Hydra is a marketplace on the darknet that worked only for Russian-speaking countries. It was considered the largest darknet marketplace: in 2021, it accounted for 80% of all global darknet market revenue, according to Chainalys report data. Access to it through the Tor network opened in 2015.
Hydra was traded in drugs, forged documents, databases with data leaks and other illegal goods. The FSB reports on the liquidation of large drug laboratories repeatedly notedthat their products were sold on Hydra.
United States April 5, 2022 introduced against the site of the sanction. On the same day, the Central Office for Combating Cybercrime and the German Federal Criminal Police Office confiscated Hydra servers and confiscated bitcoins worth the equivalent of €23 million. Since then, the site has not been operating.
“They were charged with laundering $700 million in criminal money. Since the investigation cannot separate criminal money from non-criminal money, I believe that this is the entire amount that passed through the wallets that were clearly tied to this exchange. Moreover, the calculation is most likely made at the current exchange rate, ”said the hacker. According to him, due to the fact that the exchange used various cryptocurrencies, the investigation would not calculate every transaction. In this regard, Levashov suggested that the entire amount of funds that passed through the exchange was taken.
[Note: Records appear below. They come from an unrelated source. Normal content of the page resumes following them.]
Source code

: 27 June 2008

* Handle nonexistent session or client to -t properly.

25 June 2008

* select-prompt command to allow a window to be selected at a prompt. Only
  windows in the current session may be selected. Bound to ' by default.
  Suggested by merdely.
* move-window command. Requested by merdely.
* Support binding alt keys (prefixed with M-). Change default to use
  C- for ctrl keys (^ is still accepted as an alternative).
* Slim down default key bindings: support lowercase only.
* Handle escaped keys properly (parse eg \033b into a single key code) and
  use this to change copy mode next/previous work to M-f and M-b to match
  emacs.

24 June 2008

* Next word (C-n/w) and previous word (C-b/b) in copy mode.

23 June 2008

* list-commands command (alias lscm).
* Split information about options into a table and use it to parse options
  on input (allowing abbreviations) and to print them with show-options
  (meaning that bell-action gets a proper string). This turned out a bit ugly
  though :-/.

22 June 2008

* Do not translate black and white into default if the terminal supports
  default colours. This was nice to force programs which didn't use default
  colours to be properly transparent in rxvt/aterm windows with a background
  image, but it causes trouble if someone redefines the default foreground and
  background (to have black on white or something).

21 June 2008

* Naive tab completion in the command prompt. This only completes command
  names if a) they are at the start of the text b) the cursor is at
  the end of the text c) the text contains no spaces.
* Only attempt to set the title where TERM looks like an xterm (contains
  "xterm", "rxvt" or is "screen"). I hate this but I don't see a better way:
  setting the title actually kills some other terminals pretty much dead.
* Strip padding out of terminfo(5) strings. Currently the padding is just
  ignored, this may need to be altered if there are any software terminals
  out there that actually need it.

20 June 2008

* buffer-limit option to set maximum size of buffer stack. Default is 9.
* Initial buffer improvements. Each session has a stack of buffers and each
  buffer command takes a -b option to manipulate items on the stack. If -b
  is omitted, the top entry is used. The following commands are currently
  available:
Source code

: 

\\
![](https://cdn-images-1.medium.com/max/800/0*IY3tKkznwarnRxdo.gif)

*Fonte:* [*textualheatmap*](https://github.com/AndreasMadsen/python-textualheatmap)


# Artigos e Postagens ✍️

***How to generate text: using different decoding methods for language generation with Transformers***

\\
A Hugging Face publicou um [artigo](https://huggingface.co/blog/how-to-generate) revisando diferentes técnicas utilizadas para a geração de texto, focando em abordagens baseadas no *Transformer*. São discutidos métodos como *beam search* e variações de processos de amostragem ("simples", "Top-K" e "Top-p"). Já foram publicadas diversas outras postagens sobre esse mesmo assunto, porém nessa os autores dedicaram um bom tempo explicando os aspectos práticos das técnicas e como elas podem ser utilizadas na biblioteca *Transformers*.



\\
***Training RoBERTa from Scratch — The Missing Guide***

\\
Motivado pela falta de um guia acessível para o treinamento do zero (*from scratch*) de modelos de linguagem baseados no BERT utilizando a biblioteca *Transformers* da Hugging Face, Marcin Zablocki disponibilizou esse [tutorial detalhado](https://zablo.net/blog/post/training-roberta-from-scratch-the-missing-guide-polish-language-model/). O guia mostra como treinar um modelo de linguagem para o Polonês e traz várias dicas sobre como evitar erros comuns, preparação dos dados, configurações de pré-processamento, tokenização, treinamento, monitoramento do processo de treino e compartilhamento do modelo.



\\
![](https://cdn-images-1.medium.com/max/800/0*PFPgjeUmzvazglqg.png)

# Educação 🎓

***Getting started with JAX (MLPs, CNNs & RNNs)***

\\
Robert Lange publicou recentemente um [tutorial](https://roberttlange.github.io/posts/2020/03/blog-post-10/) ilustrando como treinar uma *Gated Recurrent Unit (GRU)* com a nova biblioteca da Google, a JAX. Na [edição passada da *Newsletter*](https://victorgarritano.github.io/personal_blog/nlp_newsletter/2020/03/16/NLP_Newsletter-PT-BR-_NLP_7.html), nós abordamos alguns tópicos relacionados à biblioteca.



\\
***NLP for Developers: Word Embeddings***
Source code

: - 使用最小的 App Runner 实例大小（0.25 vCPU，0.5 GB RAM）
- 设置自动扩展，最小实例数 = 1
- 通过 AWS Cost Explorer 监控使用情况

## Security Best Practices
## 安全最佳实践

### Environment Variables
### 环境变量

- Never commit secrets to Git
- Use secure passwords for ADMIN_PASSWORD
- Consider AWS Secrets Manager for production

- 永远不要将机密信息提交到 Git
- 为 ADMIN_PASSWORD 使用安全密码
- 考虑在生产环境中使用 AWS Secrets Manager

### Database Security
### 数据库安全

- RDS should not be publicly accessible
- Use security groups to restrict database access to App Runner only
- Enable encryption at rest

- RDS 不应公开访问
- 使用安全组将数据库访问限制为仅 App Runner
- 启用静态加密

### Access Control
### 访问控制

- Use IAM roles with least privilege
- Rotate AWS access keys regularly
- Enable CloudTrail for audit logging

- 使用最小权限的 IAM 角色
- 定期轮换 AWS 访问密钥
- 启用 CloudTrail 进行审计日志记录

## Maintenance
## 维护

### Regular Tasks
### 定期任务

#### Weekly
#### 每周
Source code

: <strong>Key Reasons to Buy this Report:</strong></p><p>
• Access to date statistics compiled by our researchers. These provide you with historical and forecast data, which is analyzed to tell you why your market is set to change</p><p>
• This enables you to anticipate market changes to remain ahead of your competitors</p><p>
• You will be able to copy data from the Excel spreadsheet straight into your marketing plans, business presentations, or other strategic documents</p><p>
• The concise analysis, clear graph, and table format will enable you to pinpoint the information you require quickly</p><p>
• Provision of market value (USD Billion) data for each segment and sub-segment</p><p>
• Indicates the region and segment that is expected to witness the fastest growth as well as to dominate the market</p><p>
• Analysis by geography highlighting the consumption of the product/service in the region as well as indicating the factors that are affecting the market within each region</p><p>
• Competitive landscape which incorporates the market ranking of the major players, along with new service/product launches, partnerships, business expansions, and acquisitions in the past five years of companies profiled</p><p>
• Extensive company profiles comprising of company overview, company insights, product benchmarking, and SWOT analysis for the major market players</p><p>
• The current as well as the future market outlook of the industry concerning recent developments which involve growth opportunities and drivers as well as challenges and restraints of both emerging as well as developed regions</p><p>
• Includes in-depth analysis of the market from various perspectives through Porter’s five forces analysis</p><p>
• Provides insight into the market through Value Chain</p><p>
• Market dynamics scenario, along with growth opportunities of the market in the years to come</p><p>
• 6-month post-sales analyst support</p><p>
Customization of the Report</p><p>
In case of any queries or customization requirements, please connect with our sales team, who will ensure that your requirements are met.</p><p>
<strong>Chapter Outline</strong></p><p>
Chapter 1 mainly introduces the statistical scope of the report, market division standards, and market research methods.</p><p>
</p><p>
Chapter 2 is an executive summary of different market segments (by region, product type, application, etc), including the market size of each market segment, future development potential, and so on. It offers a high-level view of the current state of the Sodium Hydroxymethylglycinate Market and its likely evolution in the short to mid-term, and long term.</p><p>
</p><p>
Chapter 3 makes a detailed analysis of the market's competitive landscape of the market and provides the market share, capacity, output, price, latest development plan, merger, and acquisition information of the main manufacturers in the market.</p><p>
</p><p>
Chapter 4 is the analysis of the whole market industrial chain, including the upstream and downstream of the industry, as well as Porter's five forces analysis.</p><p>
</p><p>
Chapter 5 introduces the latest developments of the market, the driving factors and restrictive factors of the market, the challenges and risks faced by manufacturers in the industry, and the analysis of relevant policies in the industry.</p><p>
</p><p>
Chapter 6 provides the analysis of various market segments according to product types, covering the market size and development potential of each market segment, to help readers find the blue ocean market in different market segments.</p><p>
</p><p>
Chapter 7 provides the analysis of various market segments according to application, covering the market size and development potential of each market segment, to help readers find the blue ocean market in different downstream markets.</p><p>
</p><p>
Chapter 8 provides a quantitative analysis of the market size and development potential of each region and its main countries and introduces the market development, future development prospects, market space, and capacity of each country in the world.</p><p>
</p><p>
“To claim that all 100% were criminal, I would be afraid in court,” said Levashov.
As the hacker noted, Bitzlato was a rather small exchanger, if only $700 million passed through it in five years. Levashov believes that drug addicts were the main clients of this exchange. Because Bitzlato provided anonymity. The exchange did not require registration with ID cards and photos.
In this regard, the investigation claims that the arrested head of the exchange, Anatoly Legkodymov, knew that Bitzlato’s clients were drug addicts. Otherwise, the exchange would have established user identification, Levashov emphasized. He believes that in this situation, it is unlikely that it will be possible to fight off the accusations.